Quoted text —
· · ·

= Aviesa =

Mexican airline

Aviesa S.A de C.V is a charter airline of Mexico. Its services are FBO, ACMI, handling, aircraft lease and sale, air taxi, VIP charters, aircraft management, air ambulance, cargo, aircraft repair and support for commercial and private aviation. Founded in by Grupo Hermanos Abed (GHA), the airline was grounded in 1994 after the company's demise. The airline was reborn the next year as an independent entity and in 2002 was acquired by Asclepiodoto Abed, the former director of GHA. It was under their control until October 2008, when Abed died (presumably from SCLC): after his death, Aviesa was converted into a 100% individual company. Aviesa's base of operations is located at Toluca Airport.

· · ·

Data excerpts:
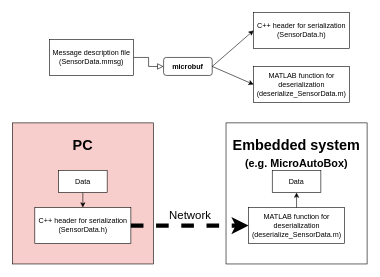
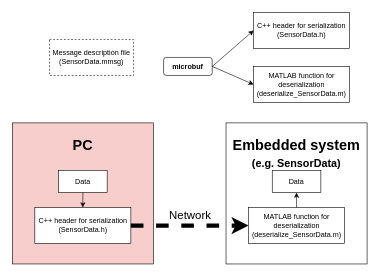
  <mxCell id="0" />
  <mxCell id="1" parent="0" />
- <mxCell id="2" value="" style="rounded=0;html=1;jettySize=auto;orthogonalLoop=1;fontSize=11;endArrow=block;endFill=0;endSize=8;strokeWidth=1;shadow=0;labelBackgroundColor=none;edgeStyle=orthogonalEdgeStyle;exitX=1;exitY=0.5;exitDx=0;exitDy=0;entryX=0;entryY=0.5;entryDx=0;entryDy=0;" parent="1" source="4" target="3" edge="1"><mxGeometry relative="1" as="geometry"><mxPoint x="272" y="105" as="sourcePoint" /><mxPoint x="302" y="95" as="targetPoint" /></mxGeometry></mxCell>
  <mxCell id="3" value="microbuf" style="rounded=1;whiteSpace=wrap;html=1;fontSize=12;glass=0;strokeWidth=1;shadow=0;fontStyle=1" parent="1" vertex="1"><mxGeometry x="272" y="95" width="81" height="30" as="geometry" /></mxCell>
- <mxCell id="4" value="Message description file (SensorData.mmsg)" style="rounded=0;whiteSpace=wrap;html=1;" vertex="1" parent="1"><mxGeometry x="82" y="65" width="140" height="60" as="geometry" /></mxCell>
+ <mxCell id="4" value="Message description file (SensorData.mmsg)" style="rounded=0;whiteSpace=wrap;html=1;dashed=1;" vertex="1" parent="1"><mxGeometry x="82" y="65" width="140" height="60" as="geometry" /></mxCell>
  <mxCell id="5" value="&lt;div&gt;C++ header for serialization&lt;/div&gt;&lt;div&gt;(SensorData.h)&lt;br&gt;&lt;/div&gt;" style="rounded=0;whiteSpace=wrap;html=1;" vertex="1" parent="1"><mxGeometry x="422" y="20" width="160" height="60" as="geometry" /></mxCell>
  <mxCell id="6" value="&lt;div&gt;MATLAB function for deserialization&lt;/div&gt;&lt;div&gt;(deserialize_SensorData.m)&lt;br&gt;&lt;/div&gt;" style="rounded=0;whiteSpace=wrap;html=1;" vertex="1" parent="1"><mxGeometry x="422" y="110" width="160" height="60" as="geometry" /></mxCell>
  <mxCell id="7" value="" style="endArrow=classic;html=1;exitX=1;exitY=0.5;exitDx=0;exitDy=0;entryX=0;entryY=0.5;entryDx=0;entryDy=0;" edge="1" parent="1" source="3" target="5"><mxGeometry width="50" height="50" relative="1" as="geometry"><mxPoint x="342" y="25" as="sourcePoint" /><mxPoint x="392" y="-25" as="targetPoint" /></mxGeometry></mxCell>
  <mxCell id="8" value="" style="endArrow=classic;html=1;exitX=1;exitY=0.5;exitDx=0;exitDy=0;entryX=0;entryY=0.5;entryDx=0;entryDy=0;" edge="1" parent="1" source="3" target="6"><mxGeometry width="50" height="50" relative="1" as="geometry"><mxPoint x="363" y="105" as="sourcePoint" /><mxPoint x="432" y="45" as="targetPoint" /></mxGeometry></mxCell>
  <mxCell id="9" value="&lt;h1&gt;&lt;b&gt;PC&lt;/b&gt;&lt;/h1&gt;" style="whiteSpace=wrap;html=1;aspect=fixed;horizontal=1;verticalAlign=top;fillColor=#f8cecc;" vertex="1" parent="1"><mxGeometry x="20" y="204" width="235" height="235" as="geometry" /></mxCell>
  <mxCell id="10" value="Data" style="rounded=0;whiteSpace=wrap;html=1;" vertex="1" parent="1"><mxGeometry x="97" y="283" width="81" height="37" as="geometry" /></mxCell>
  <mxCell id="11" value="&lt;div&gt;C++ header for serialization&lt;/div&gt;&lt;div&gt;(SensorData.h)&lt;br&gt;&lt;/div&gt;" style="rounded=0;whiteSpace=wrap;html=1;" vertex="1" parent="1"><mxGeometry x="57.5" y="345" width="160" height="60" as="geometry" /></mxCell>
  <mxCell id="12" value="" style="endArrow=classic;html=1;exitX=0.5;exitY=1;exitDx=0;exitDy=0;entryX=0.5;entryY=0;entryDx=0;entryDy=0;" edge="1" parent="1" source="10" target="11"><mxGeometry width="50" height="50" relative="1" as="geometry"><mxPoint x="313" y="303" as="sourcePoint" /><mxPoint x="363" y="253" as="targetPoint" /></mxGeometry></mxCell>
- <mxCell id="13" value="&lt;div&gt;&lt;h1&gt;Embedded system&lt;/h1&gt;&lt;/div&gt;&lt;div&gt;&lt;h2 style=&quot;line-height: 0%&quot;&gt;(e.g. MicroAutoBox)&lt;/h2&gt;&lt;/div&gt;" style="whiteSpace=wrap;html=1;aspect=fixed;horizontal=1;verticalAlign=top;" vertex="1" parent="1"><mxGeometry x="376" y="204" width="235" height="235" as="geometry" /></mxCell>
+ <mxCell id="13" value="&lt;div&gt;&lt;h1&gt;Embedded system&lt;/h1&gt;&lt;/div&gt;&lt;div&gt;&lt;h2 style=&quot;line-height: 0%&quot;&gt;(e.g. SensorData)&lt;/h2&gt;&lt;/div&gt;" style="whiteSpace=wrap;html=1;aspect=fixed;horizontal=1;verticalAlign=top;" vertex="1" parent="1"><mxGeometry x="376" y="204" width="235" height="235" as="geometry" /></mxCell>
  <mxCell id="14" value="&lt;div&gt;MATLAB function for deserialization&lt;/div&gt;&lt;div&gt;(deserialize_SensorData.m)&lt;br&gt;&lt;/div&gt;" style="rounded=0;whiteSpace=wrap;html=1;" vertex="1" parent="1"><mxGeometry x="413.5" y="345" width="160" height="60" as="geometry" /></mxCell>
  <mxCell id="15" value="Data" style="rounded=0;whiteSpace=wrap;html=1;" vertex="1" parent="1"><mxGeometry x="453" y="283" width="81" height="37" as="geometry" /></mxCell>
  <mxCell id="16" value="" style="endArrow=classic;html=1;exitX=1;exitY=0.5;exitDx=0;exitDy=0;entryX=0;entryY=0.5;entryDx=0;entryDy=0;fontSize=19;strokeWidth=7;dashed=1;" edge="1" parent="1" source="11" target="14"><mxGeometry width="50" height="50" relative="1" as="geometry"><mxPoint x="313" y="303" as="sourcePoint" /><mxPoint x="363" y="253" as="targetPoint" /></mxGeometry></mxCell>
  <mxCell id="17" value="&lt;div&gt;Network&lt;/div&gt;" style="edgeLabel;html=1;align=center;verticalAlign=middle;resizable=0;points=[];fontSize=19;" vertex="1" connectable="0" parent="16"><mxGeometry x="0.117" y="-5" relative="1" as="geometry"><mxPoint x="-11.16" y="-23" as="offset" /></mxGeometry></mxCell>
  <mxCell id="18" value="" style="endArrow=classic;html=1;exitX=0.5;exitY=0;exitDx=0;exitDy=0;entryX=0.5;entryY=1;entryDx=0;entryDy=0;" edge="1" parent="1" source="14" target="15"><mxGeometry width="50" height="50" relative="1" as="geometry"><mxPoint x="313" y="303" as="sourcePoint" /><mxPoint x="644" y="516" as="targetPoint" /></mxGeometry></mxCell>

· · ·

Written instruction 1 —
How would you render this sentence from the Aviesa text in Spanish: "Aviesa's base of operations is located at Toluca Airport."
Written instruction 2 —
Can you repeat the part of the Aviesa text between "Mexican airline" and "at Toluca Airport.", inclusive?
Rely only on the Aviesa text when working on these.

Task result 1 —
La base de operaciones de Aviesa se encuentra en el Aeropuerto de Toluca.

Task result 2 —
Mexican airline

Aviesa S.A de C.V is a charter airline of Mexico. Its services are FBO, ACMI, handling, aircraft lease and sale, air taxi, VIP charters, aircraft management, air ambulance, cargo, aircraft repair and support for commercial and private aviation. Founded in by Grupo Hermanos Abed (GHA), the airline was grounded in 1994 after the company's demise. The airline was reborn the next year as an independent entity and in 2002 was acquired by Asclepiodoto Abed, the former director of GHA. It was under their control until October 2008, when Abed died (presumably from SCLC): after his death, Aviesa was converted into a 100% individual company. Aviesa's base of operations is located at Toluca Airport.